Nail salon workers, about 85 percent of whom are women and 90 percent are foreign-born, are frequently subjected to minimum wage and overtime violations. The New York Nail Salon Workers Association has also estimated that 46 percent of workers in the industry were wrongly considered independent contractors.

The lack of lunch breaks is also an issue. 

“For example, [the salon owners] will cut your pay for an hour for your lunch break. Then 20 minutes in, they’ll say ‘Come back to work, we’re busy’ — but they’ll still cut your pay for that hour,” Thakali told The Chief in Nepali through an interpreter.

Amelia DeJesus, who has worked in nail salons for 18 years, depends on her income to raise her family.

“Speaking on behalf of many others, many mothers can’t spend time with their kids because we report to work at a specific time but we don’t get out at a specific time. And we don’t get paid overtime,” she said through a Spanish interpreter. “That’s why we’re raising our voices to be heard and be paid a dignified wage.”

Safety also a concern

Nail salon workers also typically don’t have paid time off or benefits. “In this industry, it seems like there’s no future — there’s no retirement,” Thakali said. "People ask 'Why don't you go to the next salon?' But the issue is that if you go to another salon, it's the same issue."

The workers also cited safety concerns: although they worked with toxic chemicals, they weren’t always provided with personal protective equipment. Toxic chemicals such as formaldehyde and toluene are commonly used in nail products and have been linked to serious long-term health effects such as cognitive development issues, cancer and reproductive harm. Nail techs were more likely to experience complications during pregnancy and having children with birth defects, a survey conducted last year by the New York Committee for Occupational Safety and Health found.

There have been some improvements in the industry: a 2016 state law requiring nail salons to install adequate systems finally took effect this past October.

But DeJesus noted that not every salon has ventilation yet. “Even though we love our jobs, the owners don’t abide by what’s already in place,” she said.

Several workers met with legislators in Albany Wednesday to voice their concerns.

The New York State Nurses Association, 32BJ SEIU, the Retail, Wholesale and Department Store Union and Teamsters Joint Council 16 were among the unions urging legislators to pass the bill, which was sponsored by Senator Jessica Ramos.

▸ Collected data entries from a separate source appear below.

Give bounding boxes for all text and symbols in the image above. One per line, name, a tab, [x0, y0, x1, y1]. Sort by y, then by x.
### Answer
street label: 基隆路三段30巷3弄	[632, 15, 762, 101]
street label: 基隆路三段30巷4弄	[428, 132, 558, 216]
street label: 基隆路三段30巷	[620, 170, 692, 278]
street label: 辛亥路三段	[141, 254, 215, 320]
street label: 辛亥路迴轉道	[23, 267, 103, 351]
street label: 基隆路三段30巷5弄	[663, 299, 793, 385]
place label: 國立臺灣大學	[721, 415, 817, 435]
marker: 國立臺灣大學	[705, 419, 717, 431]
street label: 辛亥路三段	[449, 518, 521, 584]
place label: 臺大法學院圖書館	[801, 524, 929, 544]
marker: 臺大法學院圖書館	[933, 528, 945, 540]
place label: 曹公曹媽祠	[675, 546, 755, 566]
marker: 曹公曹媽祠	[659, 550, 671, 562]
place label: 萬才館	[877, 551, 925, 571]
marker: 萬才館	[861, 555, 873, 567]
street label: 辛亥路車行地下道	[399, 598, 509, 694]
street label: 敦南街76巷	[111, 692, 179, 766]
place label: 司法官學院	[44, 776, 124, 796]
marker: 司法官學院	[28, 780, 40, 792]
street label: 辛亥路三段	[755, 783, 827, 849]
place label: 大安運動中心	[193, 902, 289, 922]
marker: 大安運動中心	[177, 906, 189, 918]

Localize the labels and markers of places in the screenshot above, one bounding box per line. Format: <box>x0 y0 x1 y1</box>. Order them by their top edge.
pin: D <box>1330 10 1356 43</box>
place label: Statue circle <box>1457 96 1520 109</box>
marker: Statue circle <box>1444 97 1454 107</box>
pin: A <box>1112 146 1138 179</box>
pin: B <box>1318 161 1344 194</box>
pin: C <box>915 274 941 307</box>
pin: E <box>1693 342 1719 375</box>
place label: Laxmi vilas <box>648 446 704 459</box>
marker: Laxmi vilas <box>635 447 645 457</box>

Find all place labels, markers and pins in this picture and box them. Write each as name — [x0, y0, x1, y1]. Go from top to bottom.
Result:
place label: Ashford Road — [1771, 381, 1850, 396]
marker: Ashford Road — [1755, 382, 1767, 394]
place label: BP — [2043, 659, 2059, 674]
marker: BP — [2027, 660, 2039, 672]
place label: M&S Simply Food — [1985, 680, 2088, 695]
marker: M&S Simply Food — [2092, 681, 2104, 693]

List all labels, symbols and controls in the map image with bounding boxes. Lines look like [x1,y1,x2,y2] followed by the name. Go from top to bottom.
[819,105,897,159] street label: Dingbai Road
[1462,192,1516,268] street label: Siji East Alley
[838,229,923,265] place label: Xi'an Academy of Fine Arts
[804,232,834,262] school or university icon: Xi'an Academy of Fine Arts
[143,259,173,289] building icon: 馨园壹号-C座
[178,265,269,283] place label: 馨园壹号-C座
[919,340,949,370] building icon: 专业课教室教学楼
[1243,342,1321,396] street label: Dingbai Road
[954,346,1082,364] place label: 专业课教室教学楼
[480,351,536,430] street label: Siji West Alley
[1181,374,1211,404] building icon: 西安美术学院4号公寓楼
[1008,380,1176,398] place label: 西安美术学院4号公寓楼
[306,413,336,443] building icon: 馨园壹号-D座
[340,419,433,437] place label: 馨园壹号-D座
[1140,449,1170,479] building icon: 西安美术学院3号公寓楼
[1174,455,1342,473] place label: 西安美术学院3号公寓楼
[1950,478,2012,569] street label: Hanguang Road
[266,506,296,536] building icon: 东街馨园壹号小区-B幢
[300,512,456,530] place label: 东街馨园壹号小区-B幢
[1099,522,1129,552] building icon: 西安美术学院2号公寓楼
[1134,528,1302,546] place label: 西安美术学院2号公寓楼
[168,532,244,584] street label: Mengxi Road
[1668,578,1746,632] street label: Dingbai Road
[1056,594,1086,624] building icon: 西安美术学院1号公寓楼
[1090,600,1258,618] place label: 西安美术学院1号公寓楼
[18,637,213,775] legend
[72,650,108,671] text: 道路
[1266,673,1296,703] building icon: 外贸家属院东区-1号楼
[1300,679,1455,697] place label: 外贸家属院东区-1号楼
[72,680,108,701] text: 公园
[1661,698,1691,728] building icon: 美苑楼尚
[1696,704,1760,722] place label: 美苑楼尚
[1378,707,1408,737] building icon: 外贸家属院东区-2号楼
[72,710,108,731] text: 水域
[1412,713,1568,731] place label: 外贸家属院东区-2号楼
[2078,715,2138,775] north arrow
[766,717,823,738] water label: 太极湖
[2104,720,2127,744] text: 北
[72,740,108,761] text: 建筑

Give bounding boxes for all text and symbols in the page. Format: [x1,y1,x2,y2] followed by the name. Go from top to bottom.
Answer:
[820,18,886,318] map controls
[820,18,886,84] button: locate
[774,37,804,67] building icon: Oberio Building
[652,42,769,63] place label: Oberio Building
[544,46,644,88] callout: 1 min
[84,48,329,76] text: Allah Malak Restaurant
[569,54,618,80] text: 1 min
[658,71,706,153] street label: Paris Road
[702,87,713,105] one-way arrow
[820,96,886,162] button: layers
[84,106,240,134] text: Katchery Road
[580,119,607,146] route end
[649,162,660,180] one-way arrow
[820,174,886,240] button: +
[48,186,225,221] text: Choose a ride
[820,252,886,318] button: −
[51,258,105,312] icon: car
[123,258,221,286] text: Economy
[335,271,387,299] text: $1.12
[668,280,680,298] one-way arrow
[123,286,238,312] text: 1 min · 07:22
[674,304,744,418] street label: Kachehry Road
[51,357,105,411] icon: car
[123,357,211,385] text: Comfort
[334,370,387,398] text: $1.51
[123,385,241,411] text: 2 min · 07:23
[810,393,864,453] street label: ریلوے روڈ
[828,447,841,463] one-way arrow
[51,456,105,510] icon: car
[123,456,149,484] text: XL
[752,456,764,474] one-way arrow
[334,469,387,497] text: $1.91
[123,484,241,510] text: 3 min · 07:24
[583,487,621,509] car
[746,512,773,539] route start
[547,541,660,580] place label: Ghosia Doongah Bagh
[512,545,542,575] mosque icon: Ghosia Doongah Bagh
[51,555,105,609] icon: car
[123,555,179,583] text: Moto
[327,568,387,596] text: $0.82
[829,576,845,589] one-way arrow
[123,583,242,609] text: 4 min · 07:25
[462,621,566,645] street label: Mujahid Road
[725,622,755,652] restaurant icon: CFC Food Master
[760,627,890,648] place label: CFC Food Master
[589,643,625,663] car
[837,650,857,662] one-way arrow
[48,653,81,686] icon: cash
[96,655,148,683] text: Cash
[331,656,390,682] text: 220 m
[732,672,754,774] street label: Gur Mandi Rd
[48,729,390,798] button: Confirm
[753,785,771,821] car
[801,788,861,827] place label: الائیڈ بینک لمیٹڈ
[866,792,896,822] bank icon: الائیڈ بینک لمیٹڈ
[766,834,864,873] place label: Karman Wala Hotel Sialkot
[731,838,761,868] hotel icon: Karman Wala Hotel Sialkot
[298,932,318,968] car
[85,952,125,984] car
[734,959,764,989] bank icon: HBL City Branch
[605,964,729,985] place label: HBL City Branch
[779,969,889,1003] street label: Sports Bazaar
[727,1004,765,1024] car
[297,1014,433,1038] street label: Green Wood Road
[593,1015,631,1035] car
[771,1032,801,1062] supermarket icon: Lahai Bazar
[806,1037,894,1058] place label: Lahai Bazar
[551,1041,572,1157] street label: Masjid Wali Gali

Labor activist groups including Coalition for Economic Justice, the Urban Justice Center’s Street Vendor Project and ALIGN also backed the effort.

“These kinds of exploitative and unsafe working conditions should never be the norm in any industry,” the letter stated. “The nail salon industry must undergo systemic change, and its business model cannot depend on cutting corners on workers’ rights. New York State has the power to create a just and sustainable nail salon industry through the Nail Salon Minimum Standards Council Act.”